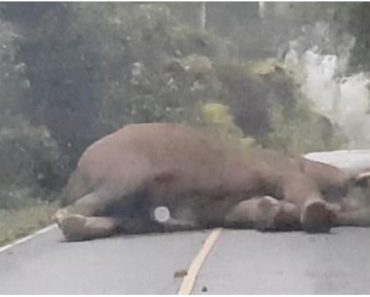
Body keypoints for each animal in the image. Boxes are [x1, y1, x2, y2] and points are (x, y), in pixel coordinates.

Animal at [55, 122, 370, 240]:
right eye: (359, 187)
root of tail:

=====

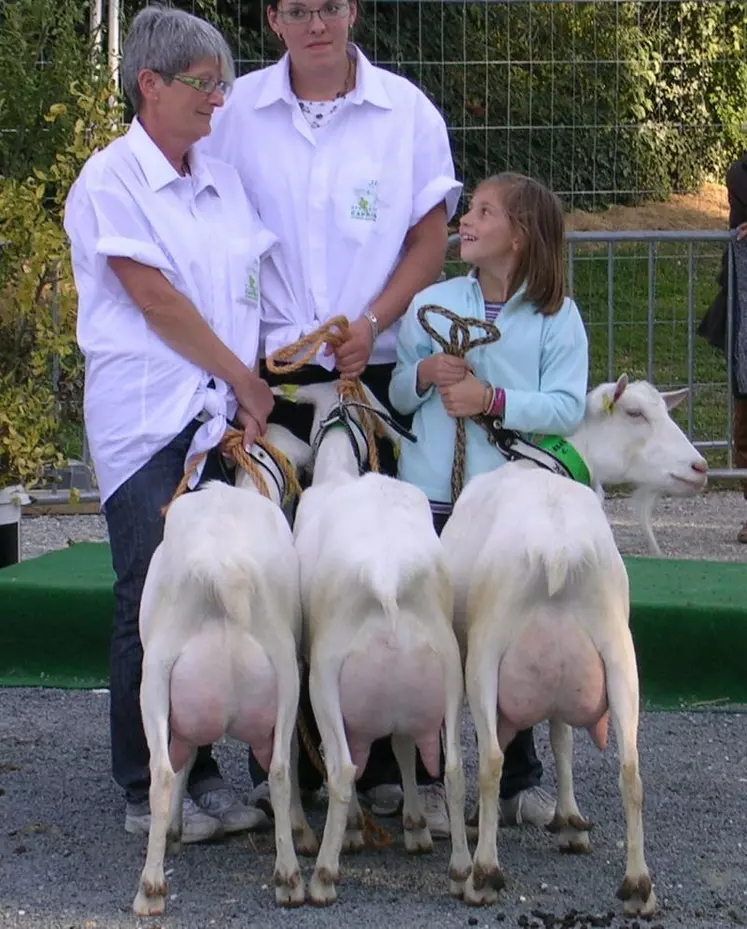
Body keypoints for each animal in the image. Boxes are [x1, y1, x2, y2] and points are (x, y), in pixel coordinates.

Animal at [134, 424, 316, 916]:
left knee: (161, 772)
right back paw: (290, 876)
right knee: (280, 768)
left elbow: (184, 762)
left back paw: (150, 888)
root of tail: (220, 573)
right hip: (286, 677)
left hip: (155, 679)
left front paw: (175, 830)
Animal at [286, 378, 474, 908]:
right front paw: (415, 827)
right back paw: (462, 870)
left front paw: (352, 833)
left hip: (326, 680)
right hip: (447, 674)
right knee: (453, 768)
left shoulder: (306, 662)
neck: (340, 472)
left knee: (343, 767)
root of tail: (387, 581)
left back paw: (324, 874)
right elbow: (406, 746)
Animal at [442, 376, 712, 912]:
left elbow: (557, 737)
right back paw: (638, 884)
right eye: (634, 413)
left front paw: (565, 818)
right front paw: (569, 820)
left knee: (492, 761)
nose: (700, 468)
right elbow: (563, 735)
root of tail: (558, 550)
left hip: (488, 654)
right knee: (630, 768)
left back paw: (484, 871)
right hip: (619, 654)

=====

#### WORK TASK:
Beginning with the line above that contains "left knee: (161, 772)", copy each line exactly up to and including the line that contains "right hip: (619, 654)", and go no further.

#### THE ANSWER:
left knee: (161, 772)
right back paw: (290, 876)
right knee: (280, 768)
left elbow: (184, 762)
left back paw: (150, 888)
root of tail: (220, 573)
right hip: (286, 677)
left hip: (155, 679)
left front paw: (175, 830)
Animal at [286, 378, 474, 908]:
right front paw: (415, 827)
right back paw: (462, 870)
left front paw: (352, 833)
left hip: (326, 680)
right hip: (447, 674)
right knee: (453, 768)
left shoulder: (306, 662)
neck: (340, 472)
left knee: (343, 767)
root of tail: (387, 581)
left back paw: (324, 874)
right elbow: (406, 746)
Animal at [442, 376, 712, 912]:
left elbow: (557, 737)
right back paw: (638, 884)
right eye: (634, 413)
left front paw: (565, 818)
right front paw: (569, 820)
left knee: (492, 761)
nose: (700, 468)
right elbow: (563, 735)
root of tail: (558, 550)
left hip: (488, 654)
right knee: (630, 768)
left back paw: (484, 871)
right hip: (619, 654)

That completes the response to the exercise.